A economista e diretora científica da Nova SBE explicou que as famílias fizeram outras escolhas: em vez de investir o dinheiro na agricultura ou em negócios locais, preferiram migrar, saindo de zonas rurais mais desfavorecidas para regiões mais dinâmicas, como a capital, Maputo, onde procuram melhores empregos e oportunidades.

Cátia Batista acrescentou que a agricultura que se pratica nestas áreas é uma atividade de “subsistência que não deixa propriamente excedentes que permitam fazer algum negócio”, percebendo-se, por isso, “que as pessoas escolham oportunidades de vida mais atrativas, que estão na cidade, e não nesta agricultura tradicional”.

Os investigadores analisaram a introdução da banca móvel nas áreas rurais em várias vertentes: adesão à tecnologia, consumo e vulnerabilidade, remessas de emigrantes e poupanças e investimento empresarial e agricultura.

O estudo revela ainda que os níveis de adesão à tecnologia foram elevados (64% fizeram, pelo menos, uma transação no primeiro ano e 72%, três anos depois) e que não houve evolução nas poupanças.

“Observámos aumentos no número de migrantes em cada agregado familiar e nas remessas de emigrantes recebidas pelas famílias, sobretudo face a choques adversos, mas não identificámos efeitos nas poupanças”, indica o documento, a que a Lusa teve acesso.

Na Africa subsaariana, só 34% dos adultos têm conta numa instituição financeira e nas áreas rurais de Moçambique o acesso a serviços financeiros é ainda mais limitado, estimando-se em 13% segundo dados da Finscope relativos ao ano de 2014.
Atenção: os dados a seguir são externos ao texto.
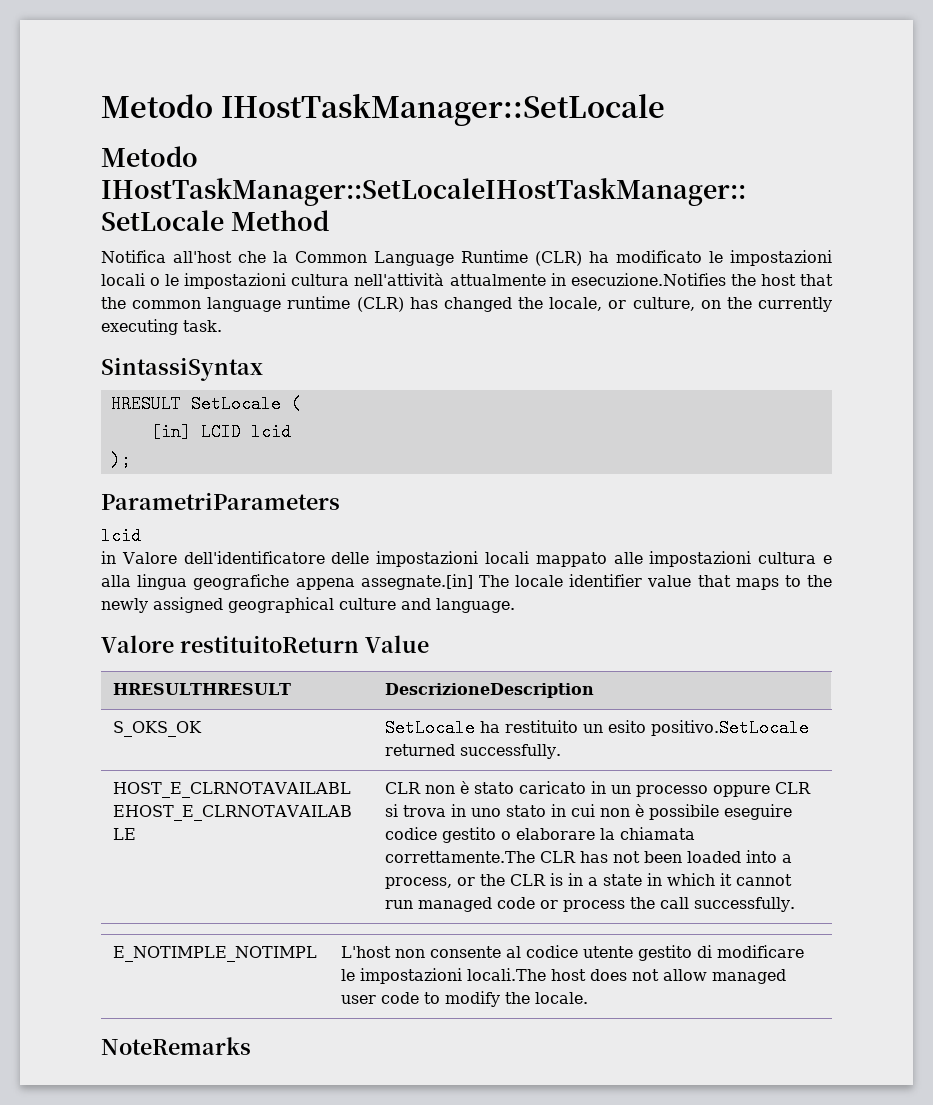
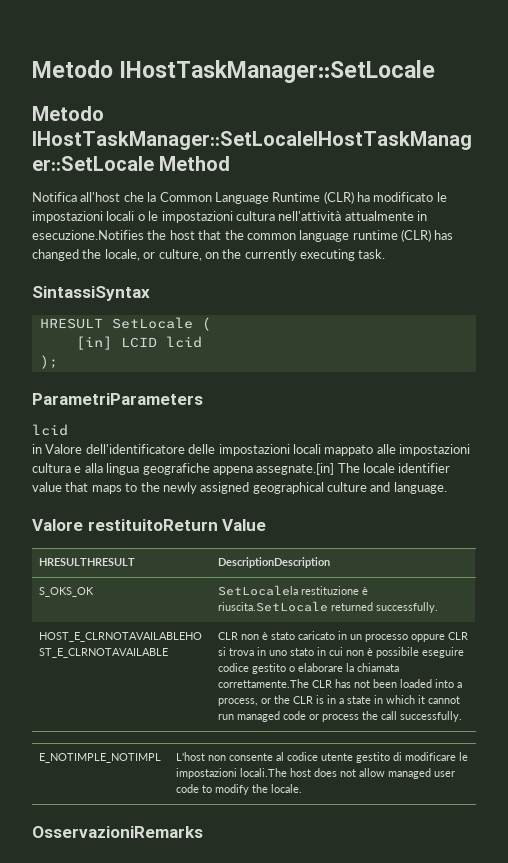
[384,683,594,698] DescrizioneDescription -> [218,557,331,568] DescriptionDescription
[384,719,809,737] SetLocale ha restituito un esito positivo.SetLocale -> [218,585,369,596] [218,601,329,612] SetLocalela restituzione è riuscita.SetLocale
[101,1037,251,1055] NoteRemarks -> [32,826,203,838] OsservazioniRemarks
Segundo os economistas da Nova SBE, a banca móvel abre novas oportunidades, permitindo receber dinheiro através de uma conta associada ao telemóvel, através de um agente local, fazer transferências, pagar produtos ou serviços e levantar dinheiro (junto de um agente local), sem necessidade de ter conta num banco.

O estudo baseou-se nos dados de uma amostra aleatória de 2.000 famílias detentoras de um telemóvel e residentes em zonas rurais de três províncias (Maputo, Gaza e Inhambane), com cobertura de serviço MCel, o principal operador móvel moçambicano.